[Source records]
----------------------------------------

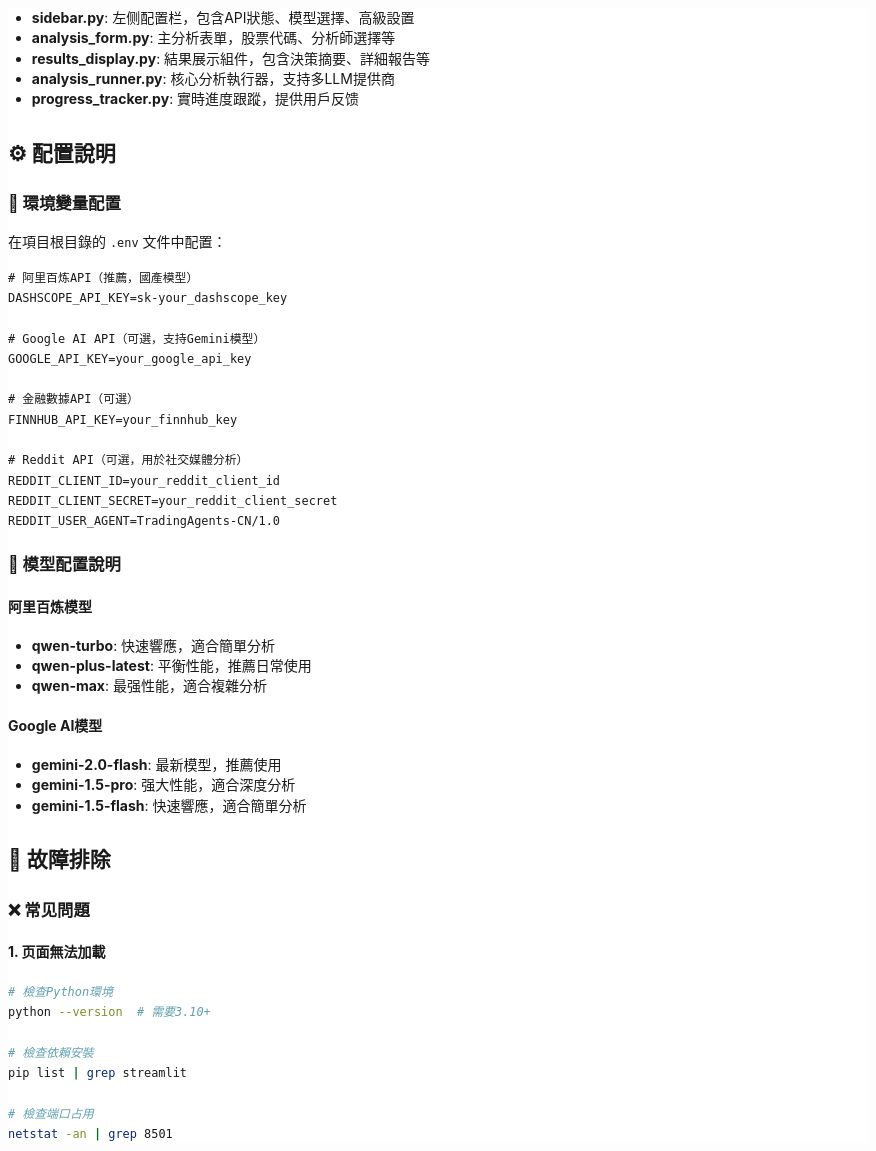 - **sidebar.py**: 左侧配置栏，包含API狀態、模型選擇、高級設置
- **analysis_form.py**: 主分析表單，股票代碼、分析師選擇等
- **results_display.py**: 結果展示組件，包含決策摘要、詳細報告等
- **analysis_runner.py**: 核心分析執行器，支持多LLM提供商
- **progress_tracker.py**: 實時進度跟蹤，提供用戶反馈

## ⚙️ 配置說明

### 🔑 環境變量配置

在項目根目錄的 `.env` 文件中配置：

```env
# 阿里百炼API（推薦，國產模型）
DASHSCOPE_API_KEY=sk-your_dashscope_key

# Google AI API（可選，支持Gemini模型）
GOOGLE_API_KEY=your_google_api_key

# 金融數據API（可選）
FINNHUB_API_KEY=your_finnhub_key

# Reddit API（可選，用於社交媒體分析）
REDDIT_CLIENT_ID=your_reddit_client_id
REDDIT_CLIENT_SECRET=your_reddit_client_secret
REDDIT_USER_AGENT=TradingAgents-CN/1.0
```

### 🤖 模型配置說明

#### 阿里百炼模型
- **qwen-turbo**: 快速響應，適合簡單分析
- **qwen-plus-latest**: 平衡性能，推薦日常使用
- **qwen-max**: 最强性能，適合複雜分析

#### Google AI模型  
- **gemini-2.0-flash**: 最新模型，推薦使用
- **gemini-1.5-pro**: 强大性能，適合深度分析
- **gemini-1.5-flash**: 快速響應，適合簡單分析

## 🔧 故障排除

### ❌ 常见問題

#### 1. 页面無法加載
```bash
# 檢查Python環境
python --version  # 需要3.10+

# 檢查依賴安裝
pip list | grep streamlit

# 檢查端口占用
netstat -an | grep 8501
```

----------------------------------------

If a line in the records above holds the string "qwen", copy it.

- **qwen-turbo**: 快速響應，適合簡單分析
- **qwen-plus-latest**: 平衡性能，推薦日常使用
- **qwen-max**: 最强性能，適合複雜分析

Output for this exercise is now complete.